What the exercise asks – For the data below, tally how many lines contain "fruit" and answer only with that tally.

Information –
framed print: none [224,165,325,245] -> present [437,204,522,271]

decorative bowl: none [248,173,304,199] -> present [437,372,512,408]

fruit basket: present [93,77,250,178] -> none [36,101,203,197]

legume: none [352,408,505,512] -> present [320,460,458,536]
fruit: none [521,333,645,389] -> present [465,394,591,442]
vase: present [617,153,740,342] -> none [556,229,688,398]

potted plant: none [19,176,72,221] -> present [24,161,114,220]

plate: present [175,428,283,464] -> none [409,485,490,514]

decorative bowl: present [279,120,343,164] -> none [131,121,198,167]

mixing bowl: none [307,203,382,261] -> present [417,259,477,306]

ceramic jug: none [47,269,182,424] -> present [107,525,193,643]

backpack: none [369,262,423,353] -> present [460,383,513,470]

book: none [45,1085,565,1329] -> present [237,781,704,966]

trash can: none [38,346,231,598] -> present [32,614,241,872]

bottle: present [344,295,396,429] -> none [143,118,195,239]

Output for this exercise – 2